Britain   Forecasts for growth in both US and EU milk production are modest
Estimates for milk production in the key producing regions for 2018 currently stand at nearly 290 billion litres, a 1.2% (3.4 billion litres) rise from 2017 levels.

Looking ahead into 2019, published forecasts suggest global milk production is expected to rise by about 1%, equivalent to an additional 2.8 billion litres. This is slightly less than the 1.2% growth seen this year, and remains in line with FAO’s estimated rate of growth in demand of 1.7% - 2.1% per annum.
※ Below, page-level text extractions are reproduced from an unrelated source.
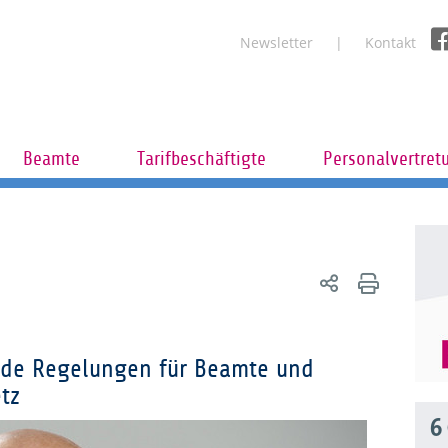
Newsletter
Kontakt
Beamte
Tarifbeschäftigte
Personalvertret
ende Regelungen für Beamte und
tz
6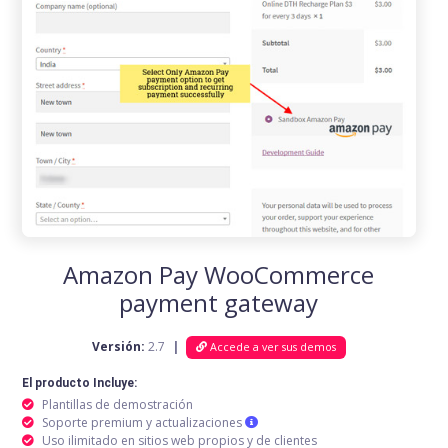
Amazon Pay WooCommerce
payment gateway
Versión:
2.7
|
Accede a ver sus demos
El producto Incluye:
Plantillas de demostración
Soporte premium y actualizaciones
Uso ilimitado en sitios web propios y de clientes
Forecasts for growth in both US and EU milk production are modest at 1.0% and 0.9% respectively. In the EU, the lingering effects of the 2018 drought are expected to limit growth in EU milk production, due to a lack of quality feed, high input costs and potentially higher slaughtering rates. Meanwhile, pressure on margins in the US look set to continue, although partially offset by higher yields.

Australian forecasts meanwhile indicate that the rate of decline in production is likely to continue. Pressure on producer margins from high feed costs and low farmgate prices are not expected to ease, leading to further culling of the dairy herd.

The forecasts for New Zealand and Argentina are the most dependant on weather conditions, and therefore have the highest level of uncertainty. Argentina has seen strong growth in milk production in 2018 despite challenging economic conditions impacting production costs. Forecasts for 2019 remain positive, but are dependent on weather conditions remaining favourable to sustain fodder availability and strong export performance to counter weak domestic demand.

The forecast for New Zealand production is relatively modest at 0.5%. Exceptional seasonal conditions in 2018 boosted milk production, with the seasonal peak in October reaching a new record. These weather events are unlikely to repeat in 2019, so production is unlikely to match the volumes seen in 2018.